**** Given text

Scott Mitchell, who owns Richards on Greenwich Avenue in Greenwich, and Mitchells in Westport, said it’s best to “reward or punish.”

Mr. Mitchell warned that unless there is a fee, there will be no change in behavior.  “An 8th grade kid said it 20 minutes ago. It’s not rocket science. These plastic bags are terrible. …Bring your own and you win. …In terms of lowering it to zero, there will be no change. Westport is dying for us to make this change so that they can follow suit.”

Molly Saleeby, who traveled to Westport and talked to store managers, said she was against a fee. She said store managers at Stop & Shop, Balducci’s and Trader Joe’s told her it’s not necessary to charge a fee to change behavior.

Anthony Lopez from District 1 said he’d spoken to residents who may not be able to afford to pay a fee for bags, and that he’d received offers of significant donations of reusable bags.

David DeWahl said that at Whole Foods, it’s possible to purchase a reusable bag for a dollar and use it for years. “If we ask retailers to suck up the costs of paper bags, who do you think is actually going to pay for that bag? The customer. You’re much better off charging a fee.”

Laura Gladstone of the Fiscal Femmes said lower income residents would be harmed by even a 10¢ fee.

“The ten cents is purely punitive,” she said. “…If you want to penalize the rich, fine, but it’ll punish people who struggle.”

Mary Shaw Marks said the reason for the 10¢ fee was so that people wouldn’t just switch from plastic to paper. She said that Whole Foods double-bags with paper bags, which does not just use up trees.

“Massive amounts of water go into making paper. Massive amounts of gasoline trucking, cutting, shipping, and waste disposal,” she said. “We think paper is biodegradable, but it’s not (when it’s) in landfill. Only in the right circumstances. You need oxygen to biodegrade. In landfill it sits there.”

********
**** Record extracts

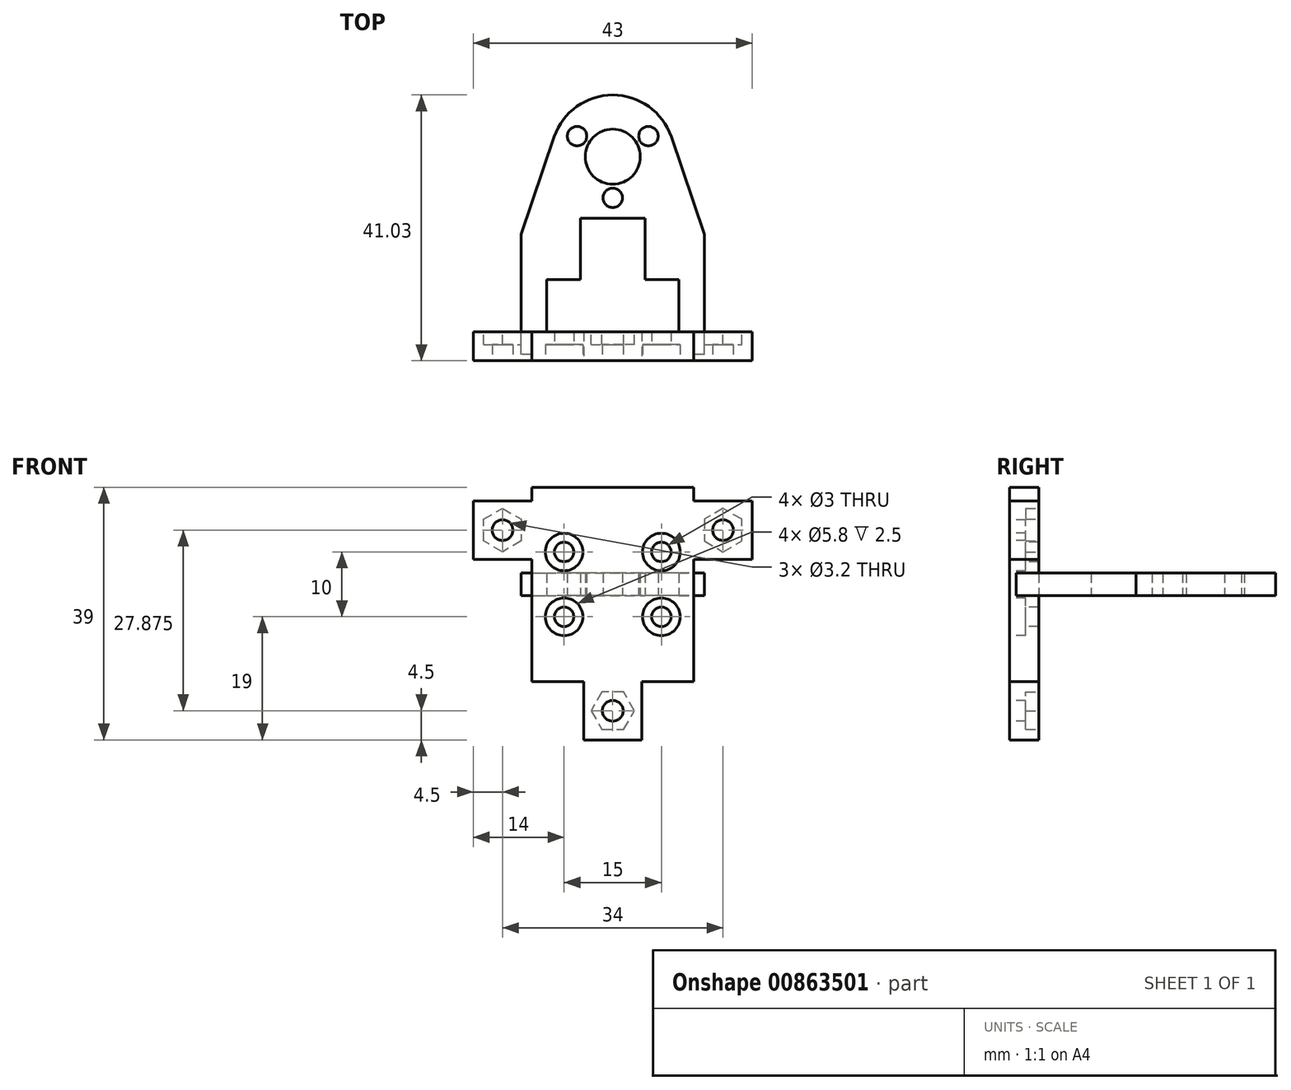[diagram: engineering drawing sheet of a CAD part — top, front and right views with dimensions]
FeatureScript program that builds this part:
annotation { "Feature Type Name" : "Feature", "Feature Type Description" : "" }
export const myFeature = defineFeature(function(context is Context, id is Id, definition is map)
    precondition{}
    {
        {
            var Q0;
            Q0=qCreatedBy(makeId("Top.planeOp"),FACE);
            var sketch = newSketch(context, id + "F0", { "sketchPlane" : qUnion([Q0])});
            skCircle(sketch, "E0", {"center": v(0, 0) * mm, "radius": 4.25 * mm});
            skCircle(sketch, "E1", {"center": v(0, -6.35) * mm, "radius": 1.5 * mm});
            skCircle(sketch, "E2.1.0", {"center": v(5.5, 3.17) * mm, "radius": 1.5 * mm});
            skCircle(sketch, "E2.2.0", {"center": v(-5.5, 3.18) * mm, "radius": 1.5 * mm});
            skLineSegment(sketch, "E3", {"start": v(0, -30.5) * mm, "end": v(14.1, -30.5) * mm});
            skLineSegment(sketch, "E4", {"start": v(14.1, -30.5) * mm, "end": v(14.1, -12) * mm});
            skCircle(sketch, "E5", {"center": v(0, 0) * mm, "radius": 9.53 * mm, "construction": true});
            skLineSegment(sketch, "E6", {"start": v(14.1, -12) * mm, "end": v(9.03, 3.04) * mm});
            skLineSegment(sketch, "E7", {"start": v(0, -27) * mm, "end": v(10.2, -27) * mm});
            skLineSegment(sketch, "E8", {"start": v(10.2, -27) * mm, "end": v(10.2, -18.95) * mm});
            skLineSegment(sketch, "E9", {"start": v(10.2, -18.95) * mm, "end": v(5, -18.95) * mm});
            skLineSegment(sketch, "E10", {"start": v(5, -18.95) * mm, "end": v(5, -9.52) * mm});
            skLineSegment(sketch, "E11", {"start": v(5, -9.52) * mm, "end": v(0, -9.52) * mm});
            skLineSegment(sketch, "E12.MirrorCS", {"start": v(-14.1, -12) * mm, "end": v(-9.03, 3.04) * mm});
            skLineSegment(sketch, "E13.MirrorCS", {"start": v(-5, -18.95) * mm, "end": v(-5, -9.52) * mm});
            skLineSegment(sketch, "E14.MirrorCS", {"start": v(-5, -9.52) * mm, "end": v(0, -9.52) * mm});
            skLineSegment(sketch, "E15.MirrorCS", {"start": v(-10.2, -18.95) * mm, "end": v(-5, -18.95) * mm});
            skLineSegment(sketch, "E16.MirrorCS", {"start": v(-10.2, -27) * mm, "end": v(-10.2, -18.95) * mm});
            skLineSegment(sketch, "E17.MirrorCS", {"start": v(0, -27) * mm, "end": v(-10.2, -27) * mm});
            skLineSegment(sketch, "E18.MirrorCS", {"start": v(-14.1, -30.5) * mm, "end": v(-14.1, -12) * mm});
            skLineSegment(sketch, "E19.MirrorCS", {"start": v(0, -30.5) * mm, "end": v(-14.1, -30.5) * mm});
            skArc(sketch, "E20", {"start": v(9.03, 3.04) * mm, "mid": v(0, 9.53) * mm, "end": v(-9.03, 3.04) * mm});
            skSolve(sketch);
        }
        {
            var Q0;
            Q0=makeQuery(id+"F0.imprint","IMPRINT",FACE,{"disambiguationData":[TD([[makeQuery(id+"F0.imprint","IMPRINT",EDGE,{"derivedFrom":sQuery(id+"F0.wireOp",EDGE,"E0")}),-1.0]])]});
            extrude(context, id + "F1", {"entities" : qUnion([Q0]), "depth" : 3.5 * mm, "offsetDistance" : 25 * mm});
        }
        {
            var Q0;
            Q0=makeQuery(id+"F1.opExtrude","SWEPT_FACE",FACE,{"disambiguationData":[OSD([sQuery(id+"F0.wireOp",EDGE,"E3"),sQuery(id+"F0.wireOp",EDGE,"E19.MirrorCS")])]});
            var sketch = newSketch(context, id + "F2", { "sketchPlane" : qUnion([Q0])});
            skLineSegment(sketch, "E21.bottom", {"start": v(-12.5, 16.75) * mm, "end": v(12.5, 16.75) * mm});
            skLineSegment(sketch, "E21.top", {"start": v(-12.5, -13.25) * mm, "end": v(12.5, -13.25) * mm});
            skLineSegment(sketch, "E21.left", {"start": v(-12.5, 16.75) * mm, "end": v(-12.5, -13.25) * mm});
            skLineSegment(sketch, "E21.right", {"start": v(12.5, 16.75) * mm, "end": v(12.5, -13.25) * mm});
            skPoint(sketch, "E21.middle", {"position": v(0, 1.75) * mm});
            skPoint(sketch, "E21.middle.positionSnap0", {"position": v(14.1, 1.75) * mm});
            skPoint(sketch, "E21.centerSnap0", {"position": v(14.1, 1.75) * mm});
            skCircle(sketch, "E22", {"center": v(-7.5, -3.25) * mm, "radius": 1.5 * mm});
            skCircle(sketch, "E23", {"center": v(-7.5, 6.75) * mm, "radius": 1.5 * mm});
            skCircle(sketch, "E24", {"center": v(7.5, 6.75) * mm, "radius": 1.5 * mm});
            skCircle(sketch, "E25", {"center": v(7.5, -3.25) * mm, "radius": 1.5 * mm});
            skLineSegment(sketch, "E26.bottom", {"start": v(-12.5, 5.62) * mm, "end": v(-21.5, 5.62) * mm});
            skLineSegment(sketch, "E26.top", {"start": v(-12.5, 14.62) * mm, "end": v(-21.5, 14.62) * mm});
            skLineSegment(sketch, "E26.left", {"start": v(-12.5, 5.63) * mm, "end": v(-12.5, 14.62) * mm});
            skLineSegment(sketch, "E26.right", {"start": v(-21.5, 5.62) * mm, "end": v(-21.5, 14.63) * mm});
            skLineSegment(sketch, "E27", {"start": v(0, 1.75) * mm, "end": v(0, 16.75) * mm, "construction": true});
            skLineSegment(sketch, "E28", {"start": v(0, 1.75) * mm, "end": v(14.1, 1.75) * mm, "construction": true});
            skLineSegment(sketch, "E29.MirrorCS", {"start": v(12.5, 14.63) * mm, "end": v(21.5, 14.63) * mm});
            skLineSegment(sketch, "E30.MirrorCS", {"start": v(21.5, 5.63) * mm, "end": v(21.5, 14.63) * mm});
            skLineSegment(sketch, "E31.MirrorCS", {"start": v(12.5, 5.63) * mm, "end": v(21.5, 5.63) * mm});
            skCircle(sketch, "E32", {"center": v(-17, 10.12) * mm, "radius": 1.6 * mm});
            skPoint(sketch, "E32.centerSnap0", {"position": v(-12.5, 10.12) * mm});
            skCircle(sketch, "E33.MirrorC", {"center": v(17, 10.13) * mm, "radius": 1.6 * mm});
            skLineSegment(sketch, "E34.bottom", {"start": v(-4.5, -13.25) * mm, "end": v(4.5, -13.25) * mm});
            skLineSegment(sketch, "E34.top", {"start": v(-4.5, -22.25) * mm, "end": v(4.5, -22.25) * mm});
            skLineSegment(sketch, "E34.left", {"start": v(-4.5, -13.25) * mm, "end": v(-4.5, -22.25) * mm});
            skLineSegment(sketch, "E34.right", {"start": v(4.5, -13.25) * mm, "end": v(4.5, -22.25) * mm});
            skCircle(sketch, "E35", {"center": v(0, -17.75) * mm, "radius": 1.6 * mm});
            skPoint(sketch, "E35.centerSnap0", {"position": v(4.5, -17.75) * mm});
            skSolve(sketch);
        }
        {
            var Q0;
            {var subQ1=sQuery(id+"F2.wireOp",EDGE,"E21.bottom");Q0=makeQuery(id+"F2.imprint","IMPRINT",FACE,{"disambiguationData":[TD([[makeQuery(id+"F2.imprint","IMPRINT",EDGE,{"derivedFrom":subQ1}),-1.0]])]});}
            var Q1;
            {var subQ1=sQuery(id+"F2.wireOp",EDGE,"E21.top");Q1=makeQuery(id+"F2.imprint","IMPRINT",FACE,{"disambiguationData":[TD([[makeQuery(id+"F2.imprint","IMPRINT",EDGE,{"derivedFrom":subQ1}),1.0]])]});}
            var Q2;
            {var subQ0=sQuery(id+"F2.wireOp",EDGE,"E26.bottom");Q2=makeQuery(id+"F2.imprint","IMPRINT",FACE,{"disambiguationData":[TD([[makeQuery(id+"F2.imprint","IMPRINT",EDGE,{"derivedFrom":subQ0}),-1.0]])]});}
            var Q3;
            {var subQ2=sQuery(id+"F2.wireOp",EDGE,"E29.MirrorCS");Q3=makeQuery(id+"F2.imprint","IMPRINT",FACE,{"disambiguationData":[TD([[makeQuery(id+"F2.imprint","IMPRINT",EDGE,{"derivedFrom":subQ2}),-1.0]])]});}
            var Q4;
            Q4=makeQuery(id+"F2.imprint","IMPRINT",FACE,{"disambiguationData":[TD([[makeQuery(id+"F2.imprint","IMPRINT",EDGE,{"derivedFrom":sQuery(id+"F2.wireOp",EDGE,"E34.top")}),1.0]])]});
            var Q5;
            Q5=makeQuery(id+"F2.imprint","IMPRINT",FACE,{"disambiguationData":[TD([[makeQuery(id+"F2.imprint","IMPRINT",EDGE,{"derivedFrom":sQuery(id+"F2.wireOp",EDGE,"E32")}),-1.0]])]});
            var Q6;
            Q6=makeQuery(id+"F2.imprint","IMPRINT",FACE,{"disambiguationData":[TD([[makeQuery(id+"F2.imprint","IMPRINT",EDGE,{"derivedFrom":sQuery(id+"F2.wireOp",EDGE,"978b7f84-c101-4c4e-b361-f8c2110946930.MirrorC")}),-1.0]])]});
            var Q7;
            Q7=makeQuery(id+"F2.imprint","IMPRINT",FACE,{"disambiguationData":[TD([[makeQuery(id+"F2.imprint","IMPRINT",EDGE,{"derivedFrom":sQuery(id+"F2.wireOp",EDGE,"E35")}),-1.0]])]});
            var Q8;
            {var subQ0=sQuery(id+"F2.wireOp",EDGE,"E21.left");var subQ1=sQuery(id+"F0.wireOp",EDGE,"E19.MirrorCS");var subQ2=sQuery(id+"F0.wireOp",EDGE,"E3");var subQ3=makeQuery(id+"F1.opExtrude","CAP_EDGE",EDGE,{"disambiguationData":[OSD([subQ2,subQ1])],"isStart":false});var subQ4=makeQuery(id+"F2.imprint","INTERSECT",VERTEX,{"derivedFrom":[subQ3,subQ0]});Q8=makeQuery(id+"F2.imprint","IMPRINT",FACE,{"disambiguationData":[TD([[makeQuery(id+"F2.imprint","IMPRINT",EDGE,{"disambiguationData":[TD([[subQ4,-1.0]])],"derivedFrom":subQ0}),1.0]])]});}
            extrude(context, id + "F3", {"entities" : qUnion([Q0, Q1, Q2, Q3, Q4, Q5, Q6, Q7, Q8]), "operationType" : NewBodyOperationType.ADD, "oppositeDirection" : true, "depth" : 3.5 * mm, "offsetDistance" : 25 * mm, "hasSecondDirection" : true, "secondDirectionOppositeDirection" : false, "secondDirectionDepth" : 1 * mm});
        }
        {
            var Q0;
            Q0=makeQuery(id+"F3.boolean.opBoolean","MERGE",FACE,{"derivedFrom":[makeQuery(id+"F1.opExtrude","SWEPT_FACE",FACE,{"disambiguationData":[OSD([sQuery(id+"F0.wireOp",EDGE,"E7"),sQuery(id+"F0.wireOp",EDGE,"E17.MirrorCS")])]}),makeQuery(id+"F3.opExtrude","CAP_FACE",FACE,{"disambiguationData":[OSD([sQuery(id+"F2.wireOp",EDGE,"E21.bottom"),sQuery(id+"F2.wireOp",EDGE,"E21.top"),sQuery(id+"F2.wireOp",EDGE,"E21.left"),sQuery(id+"F2.wireOp",EDGE,"E21.right"),sQuery(id+"F2.wireOp",EDGE,"E22"),sQuery(id+"F2.wireOp",EDGE,"E23"),sQuery(id+"F2.wireOp",EDGE,"E24"),sQuery(id+"F2.wireOp",EDGE,"E25"),sQuery(id+"F2.wireOp",EDGE,"E26.bottom"),sQuery(id+"F2.wireOp",EDGE,"E26.top"),sQuery(id+"F2.wireOp",EDGE,"E26.right"),sQuery(id+"F2.wireOp",EDGE,"E29.MirrorCS"),sQuery(id+"F2.wireOp",EDGE,"E30.MirrorCS"),sQuery(id+"F2.wireOp",EDGE,"E31.MirrorCS"),sQuery(id+"F2.wireOp",EDGE,"E32"),sQuery(id+"F2.wireOp",EDGE,"E33.MirrorC"),sQuery(id+"F2.wireOp",EDGE,"E34.top"),sQuery(id+"F2.wireOp",EDGE,"E34.left"),sQuery(id+"F2.wireOp",EDGE,"E34.right"),sQuery(id+"F2.wireOp",EDGE,"E35")])],"isStart":false})]});
            var sketch = newSketch(context, id + "F4", { "sketchPlane" : qUnion([Q0])});
            skCircle(sketch, "E36.cCircle", {"center": v(-17, 10.13) * mm, "radius": 2.9 * mm, "construction": true});
            skLineSegment(sketch, "E36.0", {"start": v(-19.9, 8.45) * mm, "end": v(-19.9, 11.8) * mm});
            skLineSegment(sketch, "E36.1", {"start": v(-19.9, 11.8) * mm, "end": v(-17, 13.47) * mm});
            skLineSegment(sketch, "E36.2", {"start": v(-17, 13.47) * mm, "end": v(-14.1, 11.8) * mm});
            skLineSegment(sketch, "E36.3", {"start": v(-14.1, 11.8) * mm, "end": v(-14.1, 8.45) * mm});
            skLineSegment(sketch, "E36.4", {"start": v(-14.1, 8.45) * mm, "end": v(-17, 6.78) * mm});
            skLineSegment(sketch, "E36.5", {"start": v(-17, 6.78) * mm, "end": v(-19.9, 8.45) * mm});
            skPoint(sketch, "E36.0.midPoint", {"position": v(-19.9, 10.13) * mm});
            skPoint(sketch, "E37.MirrorP", {"position": v(19.9, 10.13) * mm});
            skLineSegment(sketch, "E38.MirrorCS", {"start": v(14.1, 11.8) * mm, "end": v(14.1, 8.45) * mm});
            skLineSegment(sketch, "E39.MirrorCS", {"start": v(19.9, 8.45) * mm, "end": v(19.9, 11.8) * mm});
            skLineSegment(sketch, "E40.MirrorCS", {"start": v(17, 6.78) * mm, "end": v(19.9, 8.45) * mm});
            skCircle(sketch, "E41.MirrorC", {"center": v(17, 10.13) * mm, "radius": 2.9 * mm, "construction": true});
            skLineSegment(sketch, "E42.MirrorCS", {"start": v(17, 13.47) * mm, "end": v(14.1, 11.8) * mm});
            skLineSegment(sketch, "E43.MirrorCS", {"start": v(19.9, 11.8) * mm, "end": v(17, 13.47) * mm});
            skLineSegment(sketch, "E44.MirrorCS", {"start": v(14.1, 8.45) * mm, "end": v(17, 6.78) * mm});
            skCircle(sketch, "E45.cCircle", {"center": v(0, -17.75) * mm, "radius": 2.9 * mm, "construction": true});
            skLineSegment(sketch, "E45.0", {"start": v(-1.67, -14.85) * mm, "end": v(1.67, -14.85) * mm});
            skLineSegment(sketch, "E45.1", {"start": v(1.67, -14.85) * mm, "end": v(3.35, -17.75) * mm});
            skLineSegment(sketch, "E45.2", {"start": v(3.35, -17.75) * mm, "end": v(1.67, -20.65) * mm});
            skLineSegment(sketch, "E45.3", {"start": v(1.67, -20.65) * mm, "end": v(-1.67, -20.65) * mm});
            skLineSegment(sketch, "E45.4", {"start": v(-1.67, -20.65) * mm, "end": v(-3.35, -17.75) * mm});
            skLineSegment(sketch, "E45.5", {"start": v(-3.35, -17.75) * mm, "end": v(-1.67, -14.85) * mm});
            skPoint(sketch, "E45.0.midPoint", {"position": v(0, -14.85) * mm});
            skSolve(sketch);
        }
        {
            var Q0;
            Q0=makeQuery(id+"F4.imprint","IMPRINT",FACE,{"disambiguationData":[TD([[makeQuery(id+"F4.imprint","IMPRINT",EDGE,{"derivedFrom":sQuery(id+"F4.wireOp",EDGE,"E36.0")}),-1.0]])]});
            var Q1;
            Q1=makeQuery(id+"F4.imprint","IMPRINT",FACE,{"disambiguationData":[TD([[makeQuery(id+"F4.imprint","IMPRINT",EDGE,{"derivedFrom":sQuery(id+"F4.wireOp",EDGE,"E38.MirrorCS")}),1.0]])]});
            var Q2;
            Q2=makeQuery(id+"F4.imprint","IMPRINT",FACE,{"disambiguationData":[TD([[makeQuery(id+"F4.imprint","IMPRINT",EDGE,{"derivedFrom":sQuery(id+"F4.wireOp",EDGE,"E45.0")}),-1.0]])]});
            extrude(context, id + "F5", {"entities" : qUnion([Q0, Q1, Q2]), "operationType" : NewBodyOperationType.REMOVE, "oppositeDirection" : true, "depth" : 2 * mm, "offsetDistance" : 25 * mm});
        }
        {
            var Q0;
            Q0=makeQuery(id+"F3.opExtrude","CAP_FACE",FACE,{"disambiguationData":[OSD([sQuery(id+"F2.wireOp",EDGE,"E21.bottom"),sQuery(id+"F2.wireOp",EDGE,"E21.top"),sQuery(id+"F2.wireOp",EDGE,"E21.left"),sQuery(id+"F2.wireOp",EDGE,"E21.right"),sQuery(id+"F2.wireOp",EDGE,"E22"),sQuery(id+"F2.wireOp",EDGE,"E23"),sQuery(id+"F2.wireOp",EDGE,"E24"),sQuery(id+"F2.wireOp",EDGE,"E25"),sQuery(id+"F2.wireOp",EDGE,"E26.bottom"),sQuery(id+"F2.wireOp",EDGE,"E26.top"),sQuery(id+"F2.wireOp",EDGE,"E26.right"),sQuery(id+"F2.wireOp",EDGE,"E29.MirrorCS"),sQuery(id+"F2.wireOp",EDGE,"E30.MirrorCS"),sQuery(id+"F2.wireOp",EDGE,"E31.MirrorCS"),sQuery(id+"F2.wireOp",EDGE,"E32"),sQuery(id+"F2.wireOp",EDGE,"E33.MirrorC"),sQuery(id+"F2.wireOp",EDGE,"E34.top"),sQuery(id+"F2.wireOp",EDGE,"E34.left"),sQuery(id+"F2.wireOp",EDGE,"E34.right"),sQuery(id+"F2.wireOp",EDGE,"E35")])],"isStart":true});
            var sketch = newSketch(context, id + "F6", { "sketchPlane" : qUnion([Q0])});
            skCircle(sketch, "E46", {"center": v(-7.5, 6.75) * mm, "radius": 2.9 * mm});
            skCircle(sketch, "E47", {"center": v(7.5, 6.75) * mm, "radius": 2.9 * mm});
            skCircle(sketch, "E48", {"center": v(7.5, -3.25) * mm, "radius": 2.9 * mm});
            skCircle(sketch, "E49", {"center": v(-7.5, -3.25) * mm, "radius": 2.9 * mm});
            skSolve(sketch);
        }
        {
            var Q0;
            Q0=makeQuery(id+"F6.imprint","IMPRINT",FACE,{"disambiguationData":[TD([[makeQuery(id+"F6.imprint","IMPRINT",EDGE,{"derivedFrom":sQuery(id+"F6.wireOp",EDGE,"E46")}),1.0]])]});
            var Q1;
            Q1=makeQuery(id+"F6.imprint","IMPRINT",FACE,{"disambiguationData":[TD([[makeQuery(id+"F6.imprint","IMPRINT",EDGE,{"derivedFrom":sQuery(id+"F6.wireOp",EDGE,"E47")}),1.0]])]});
            var Q2;
            Q2=makeQuery(id+"F6.imprint","IMPRINT",FACE,{"disambiguationData":[TD([[makeQuery(id+"F6.imprint","IMPRINT",EDGE,{"derivedFrom":sQuery(id+"F6.wireOp",EDGE,"E48")}),1.0]])]});
            var Q3;
            Q3=makeQuery(id+"F6.imprint","IMPRINT",FACE,{"disambiguationData":[TD([[makeQuery(id+"F6.imprint","IMPRINT",EDGE,{"derivedFrom":sQuery(id+"F6.wireOp",EDGE,"E49")}),1.0]])]});
            extrude(context, id + "F7", {"entities" : qUnion([Q0, Q1, Q2, Q3]), "operationType" : NewBodyOperationType.REMOVE, "oppositeDirection" : true, "depth" : 2.5 * mm, "offsetDistance" : 25 * mm});
        }
    });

********

• **Exercise requirements**: In the passage on the bag fee, what price did David DeWahl give for a reusable bag at Whole Foods?

• **Task output**: A dollar.